WHAT IS EXPECTED:
Nothing but the records, transcribed exactly, should appear in the answer; leave the pictures out.

═══ DATA FOR THE TASK ═══

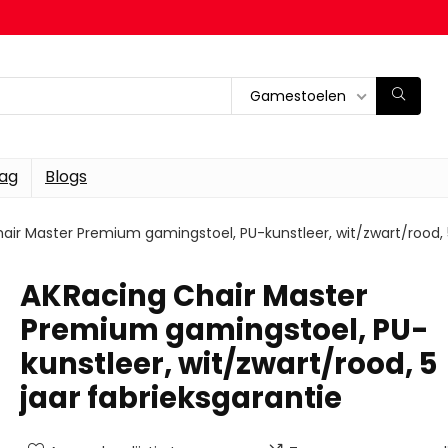
Gamestoelen
dag
Blogs
air Master Premium gamingstoel, PU-kunstleer, wit/zwart/rood, 5
AKRacing Chair Master
Premium gamingstoel, PU-
kunstleer, wit/zwart/rood, 5
jaar fabrieksgarantie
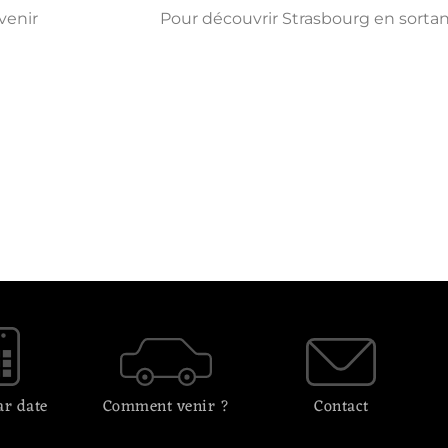
 venir
Pour découvrir Strasbourg en sortant
ar date
Comment venir ?
Contact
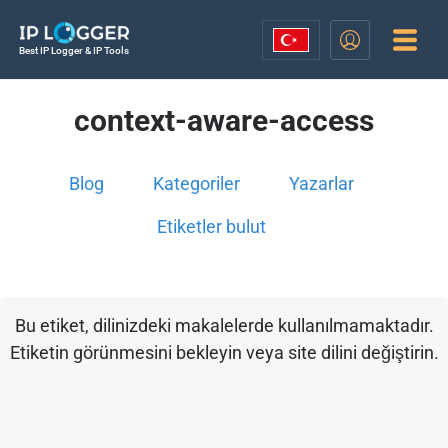
Best IP Logger & IP Tools
context-aware-access
Blog
Kategoriler
Yazarlar
Etiketler bulut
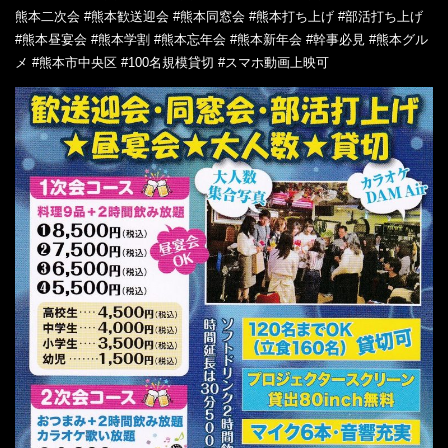
熊本二次会 #熊本歓送迎会 #熊本同窓会 #熊本打ち上げ #部活打ち上げ
#熊本昼宴会 #熊本学割 #熊本忘年会 #熊本新年会 #幹事必見 #熊本グル
メ #熊本市中央区 #100名規模貸切 #スマホ動画上映可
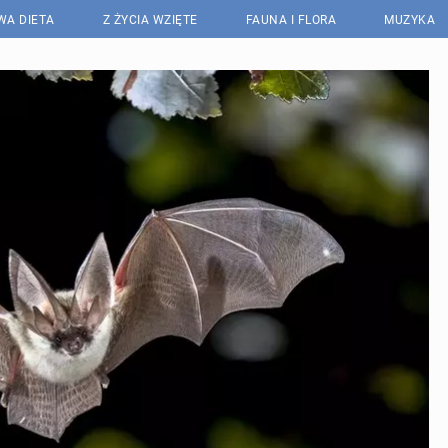
WA DIETA
Z ŻYCIA WZIĘTE
FAUNA I FLORA
MUZYKA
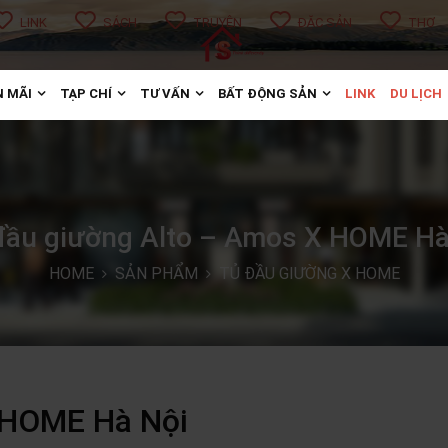
LINK
SÁCH
TRUYỆN
ĐẶC SẢN
THƠ
 MÃI
TẠP CHÍ
TƯ VẤN
BẤT ĐỘNG SẢN
LINK
DU LỊCH
đầu giường Alto – Amos X HOME Hà
HOME
SẢN PHẨM
TỦ ĐẦU GIƯỜNG X HOME
 HOME Hà Nội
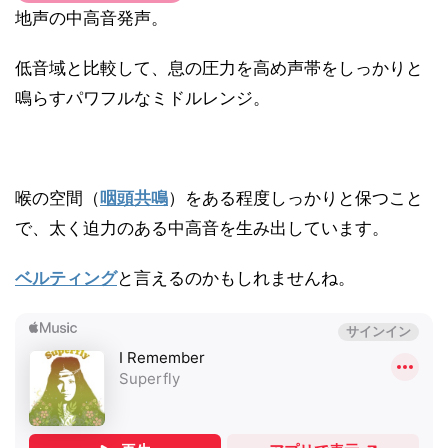
地声の中高音発声。
低音域と比較して、息の圧力を高め声帯をしっかりと
鳴らすパワフルなミドルレンジ。
喉の空間（
咽頭共鳴
）をある程度しっかりと保つこと
で、太く迫力のある中高音を生み出しています。
ベルティング
と言えるのかもしれませんね。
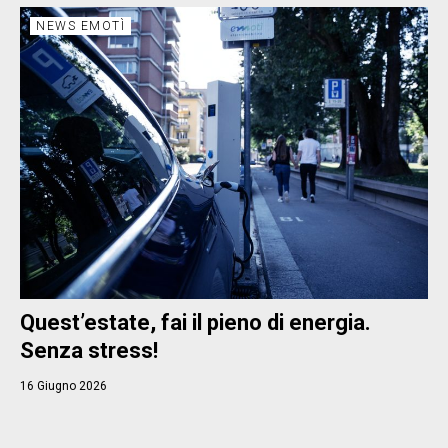
NEWS EMOTÌ
Quest’estate, fai il pieno di energia.
Senza stress!
16 Giugno 2026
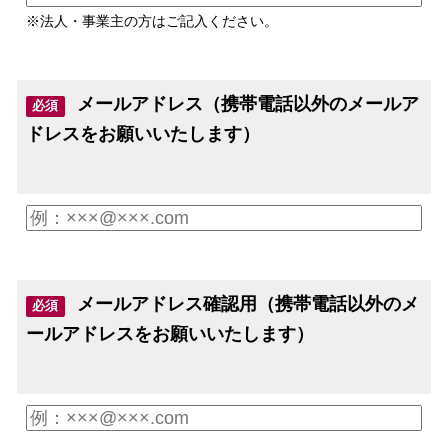
※法人・事業主の方はご記入ください。
メールアドレス（携帯電話以外のメールア
必須
ドレスをお願いいたします）
メールアドレス確認用（携帯電話以外のメ
必須
ールアドレスをお願いいたします）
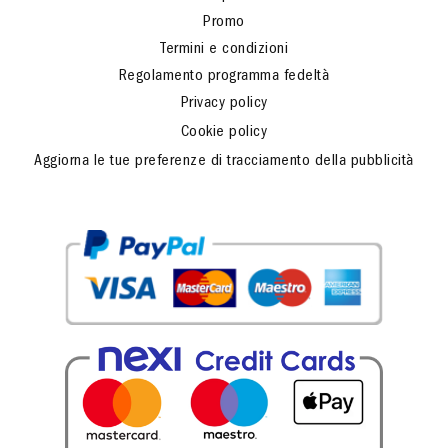
Promo
Termini e condizioni
Regolamento programma fedeltà
Privacy policy
Cookie policy
Aggiorna le tue preferenze di tracciamento della pubblicità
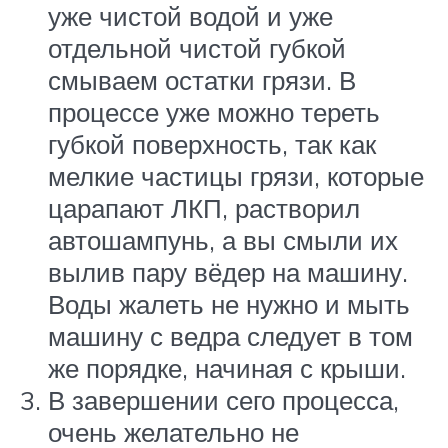
уже чистой водой и уже
отдельной чистой губкой
смываем остатки грязи. В
процессе уже можно тереть
губкой поверхность, так как
мелкие частицы грязи, которые
царапают ЛКП, растворил
автошампунь, а вы смыли их
вылив пару вёдер на машину.
Воды жалеть не нужно и мыть
машину с ведра следует в том
же порядке, начиная с крыши.
В завершении сего процесса,
очень желательно не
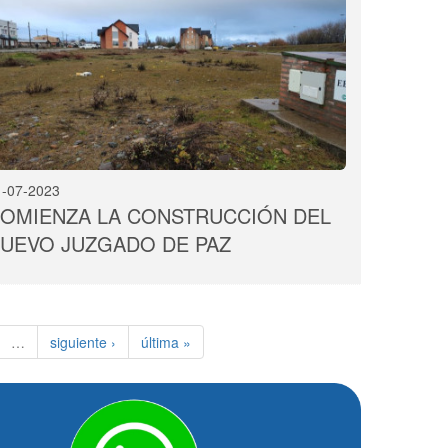
1-07-2023
OMIENZA LA CONSTRUCCIÓN DEL
UEVO JUZGADO DE PAZ
…
siguiente ›
última »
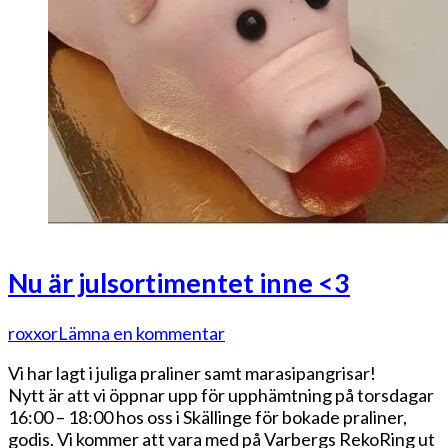
Nu är julsortimentet inne <3
på
roxxor
Lämna en kommentar
Nu
Vi har lagt i juliga praliner samt marasipangrisar!
är
Nytt är att vi öppnar upp för upphämtning på torsdagar
julsortimentet
16:00 – 18:00 hos oss i Skällinge för bokade praliner,
inne
godis. Vi kommer att vara med på Varbergs RekoRing ut
<3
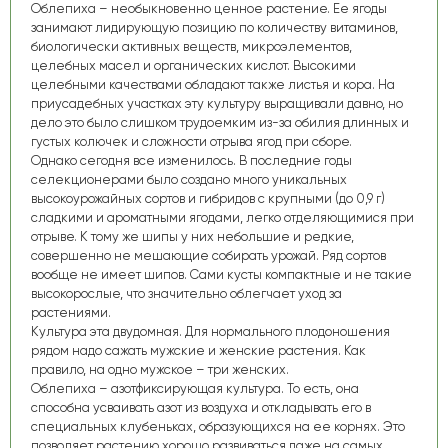
Облепиха – необыкновенно ценное растение. Ее ягоды
занимают лидирующую позицию по количеству витаминов,
биологически активных веществ, микроэлементов,
целебных масел и органических кислот. Высокими
целебными качествами обладают также листья и кора. На
приусадебных участках эту культуру выращивали давно, но
дело это было слишком трудоемким из-за обилия длинных и
густых колючек и сложности отрыва ягод при сборе.
Однако сегодня все изменилось. В последние годы
селекционерами было создано много уникальных
высокоурожайных сортов и гибридов с крупными (до 0,9 г)
сладкими и ароматными ягодами, легко отделяющимися при
отрыве. К тому же шипы у них небольшие и редкие,
совершенно не мешающие собирать урожай. Ряд сортов
вообще не имеет шипов. Сами кусты компактные и не такие
высокорослые, что значительно облегчает уход за
растениями.
Культура эта двудомная. Для нормального плодоношения
рядом надо сажать мужские и женские растения. Как
правило, на одно мужское – три женских.
Облепиха – азотфиксирующая культура. То есть, она
способна усваивать азот из воздуха и откладывать его в
специальных клубеньках, образующихся на ее корнях. Это
позволяет растению хорошо развиваться даже на самых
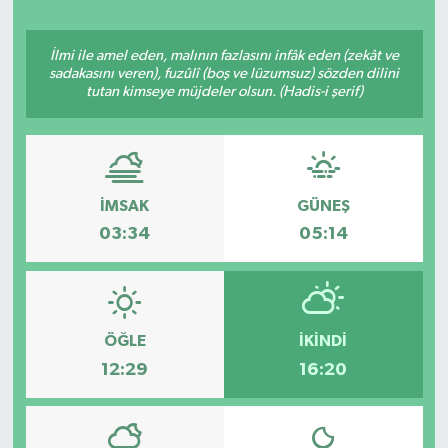
Yaşam
İlmi ile amel eden, malının fazlasını infâk eden (zekât ve
sadakasını veren), fuzûlî (boş ve lüzumsuz) sözden dilini
Resmi ilanlar
tutan kimseye müjdeler olsun. (Hadis-i şerif)
İMSAK
GÜNEŞ
03:34
05:14
ÖĞLE
İKINDI
12:29
16:20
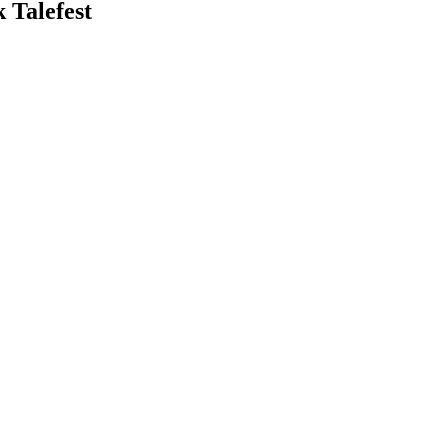
 Talefest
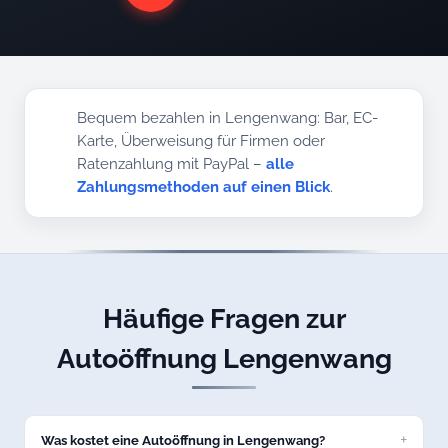
Bequem bezahlen in Lengenwang: Bar, EC-
Karte, Überweisung für Firmen oder
Ratenzahlung mit PayPal –
alle
Zahlungsmethoden auf einen Blick
.
Häufige Fragen zur
Autoöffnung Lengenwang
Was kostet eine Autoöffnung in Lengenwang?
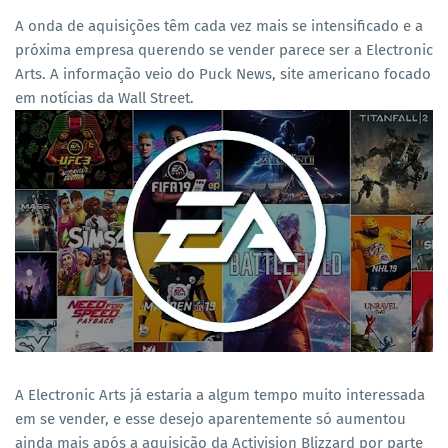
A onda de aquisições têm cada vez mais se intensificado e a
próxima empresa querendo se vender parece ser a Electronic
Arts. A informação veio do Puck News, site americano focado
em notícias da Wall Street.
A Electronic Arts já estaria a algum tempo muito interessada
em se vender, e esse desejo aparentemente só aumentou
ainda mais após a aquisição da Activision Blizzard por parte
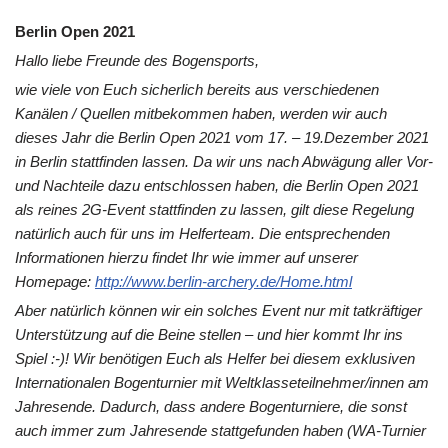
Berlin Open 2021
Hallo liebe Freunde des Bogensports,
wie viele von Euch sicherlich bereits aus verschiedenen
Kanälen / Quellen mitbekommen haben, werden wir auch
dieses Jahr die Berlin Open 2021 vom 17. – 19.Dezember 2021
in Berlin stattfinden lassen. Da wir uns nach Abwägung aller Vor-
und Nachteile dazu entschlossen haben, die Berlin Open 2021
als reines 2G-Event stattfinden zu lassen, gilt diese Regelung
natürlich auch für uns im Helferteam. Die entsprechenden
Informationen hierzu findet Ihr wie immer auf unserer
Homepage:
http://www.berlin-archery.de/Home.html
Aber natürlich können wir ein solches Event nur mit tatkräftiger
Unterstützung auf die Beine stellen – und hier kommt Ihr ins
Spiel :-)! Wir benötigen Euch als Helfer bei diesem exklusiven
Internationalen Bogenturnier mit Weltklasseteilnehmer/innen am
Jahresende. Dadurch, dass andere Bogenturniere, die sonst
auch immer zum Jahresende stattgefunden haben (WA-Turnier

═══

REPLY:
Gamestoelen
dag
Blogs
air Master Premium gamingstoel, PU-kunstleer, wit/zwart/rood, 5
AKRacing Chair Master
Premium gamingstoel, PU-
kunstleer, wit/zwart/rood, 5
jaar fabrieksgarantie
 venir
Pour découvrir Strasbourg en sortant
ar date
Comment venir ?
Contact
Best IP Logger & IP Tools
context-aware-access
Blog
Kategoriler
Yazarlar
Etiketler bulut
熊本二次会 #熊本歓送迎会 #熊本同窓会 #熊本打ち上げ #部活打ち上げ
#熊本昼宴会 #熊本学割 #熊本忘年会 #熊本新年会 #幹事必見 #熊本グル
メ #熊本市中央区 #100名規模貸切 #スマホ動画上映可
WA DIETA
Z ŻYCIA WZIĘTE
FAUNA I FLORA
MUZYKA
LINK
SÁCH
TRUYỆN
ĐẶC SẢN
THƠ
 MÃI
TẠP CHÍ
TƯ VẤN
BẤT ĐỘNG SẢN
LINK
DU LỊCH
đầu giường Alto – Amos X HOME Hà
HOME
SẢN PHẨM
TỦ ĐẦU GIƯỜNG X HOME
 HOME Hà Nội
地声の中高音発声。
低音域と比較して、息の圧力を高め声帯をしっかりと
鳴らすパワフルなミドルレンジ。
喉の空間（
咽頭共鳴
）をある程度しっかりと保つこと
で、太く迫力のある中高音を生み出しています。
ベルティング
と言えるのかもしれませんね。
NEWS EMOTÌ
Quest’estate, fai il pieno di energia.
Senza stress!
16 Giugno 2026
※法人・事業主の方はご記入ください。
メールアドレス（携帯電話以外のメールア
必須
ドレスをお願いいたします）
メールアドレス確認用（携帯電話以外のメ
必須
ールアドレスをお願いいたします）
Promo
Termini e condizioni
Regolamento programma fedeltà
Privacy policy
Cookie policy
Aggiorna le tue preferenze di tracciamento della pubblicità
уже чистой водой и уже
отдельной чистой губкой
смываем остатки грязи. В
процессе уже можно тереть
губкой поверхность, так как
мелкие частицы грязи, которые
царапают ЛКП, растворил
автошампунь, а вы смыли их
вылив пару вёдер на машину.
Воды жалеть не нужно и мыть
машину с ведра следует в том
же порядке, начиная с крыши.
В завершении сего процесса,
очень желательно не
1-07-2023
OMIENZA LA CONSTRUCCIÓN DEL
UEVO JUZGADO DE PAZ
…
siguiente ›
última »
Nu är julsortimentet inne <3
på
roxxor
Lämna en kommentar
Nu
Vi har lagt i juliga praliner samt marasipangrisar!
är
Nytt är att vi öppnar upp för upphämtning på torsdagar
julsortimentet
16:00 – 18:00 hos oss i Skällinge för bokade praliner,
inne
godis. Vi kommer att vara med på Varbergs RekoRing ut
<3
Облепиха – необыкновенно ценное растение. Ее ягоды
занимают лидирующую позицию по количеству витаминов,
биологически активных веществ, микроэлементов,
целебных масел и органических кислот. Высокими
целебными качествами обладают также листья и кора. На
приусадебных участках эту культуру выращивали давно, но
дело это было слишком трудоемким из-за обилия длинных и
густых колючек и сложности отрыва ягод при сборе.
Однако сегодня все изменилось. В последние годы
селекционерами было создано много уникальных
высокоурожайных сортов и гибридов с крупными (до 0,9 г)
сладкими и ароматными ягодами, легко отделяющимися при
отрыве. К тому же шипы у них небольшие и редкие,
совершенно не мешающие собирать урожай. Ряд сортов
вообще не имеет шипов. Сами кусты компактные и не такие
высокорослые, что значительно облегчает уход за
растениями.
Культура эта двудомная. Для нормального плодоношения
рядом надо сажать мужские и женские растения. Как
правило, на одно мужское – три женских.
Облепиха – азотфиксирующая культура. То есть, она
способна усваивать азот из воздуха и откладывать его в
специальных клубеньках, образующихся на ее корнях. Это
позволяет растению хорошо развиваться даже на самых
Yaşam
İlmi ile amel eden, malının fazlasını infâk eden (zekât ve
sadakasını veren), fuzûlî (boş ve lüzumsuz) sözden dilini
Resmi ilanlar
tutan kimseye müjdeler olsun. (Hadis-i şerif)
İMSAK
GÜNEŞ
03:34
05:14
ÖĞLE
İKINDI
12:29
16:20
 Talefest
Bequem bezahlen in Lengenwang: Bar, EC-
Karte, Überweisung für Firmen oder
Ratenzahlung mit PayPal –
alle
Zahlungsmethoden auf einen Blick
.
Häufige Fragen zur
Autoöffnung Lengenwang
Was kostet eine Autoöffnung in Lengenwang?
A onda de aquisições têm cada vez mais se intensificado e a
próxima empresa querendo se vender parece ser a Electronic
Arts. A informação veio do Puck News, site americano focado
em notícias da Wall Street.
A Electronic Arts já estaria a algum tempo muito interessada
em se vender, e esse desejo aparentemente só aumentou
ainda mais após a aquisição da Activision Blizzard por parte
Berlin Open 2021
Hallo liebe Freunde des Bogensports,
wie viele von Euch sicherlich bereits aus verschiedenen
Kanälen / Quellen mitbekommen haben, werden wir auch
dieses Jahr die Berlin Open 2021 vom 17. – 19.Dezember 2021
in Berlin stattfinden lassen. Da wir uns nach Abwägung aller Vor-
und Nachteile dazu entschlossen haben, die Berlin Open 2021
als reines 2G-Event stattfinden zu lassen, gilt diese Regelung
natürlich auch für uns im Helferteam. Die entsprechenden
Informationen hierzu findet Ihr wie immer auf unserer
Homepage:
http://www.berlin-archery.de/Home.html
Aber natürlich können wir ein solches Event nur mit tatkräftiger
Unterstützung auf die Beine stellen – und hier kommt Ihr ins
Spiel :-)! Wir benötigen Euch als Helfer bei diesem exklusiven
Internationalen Bogenturnier mit Weltklasseteilnehmer/innen am
Jahresende. Dadurch, dass andere Bogenturniere, die sonst
auch immer zum Jahresende stattgefunden haben (WA-Turnier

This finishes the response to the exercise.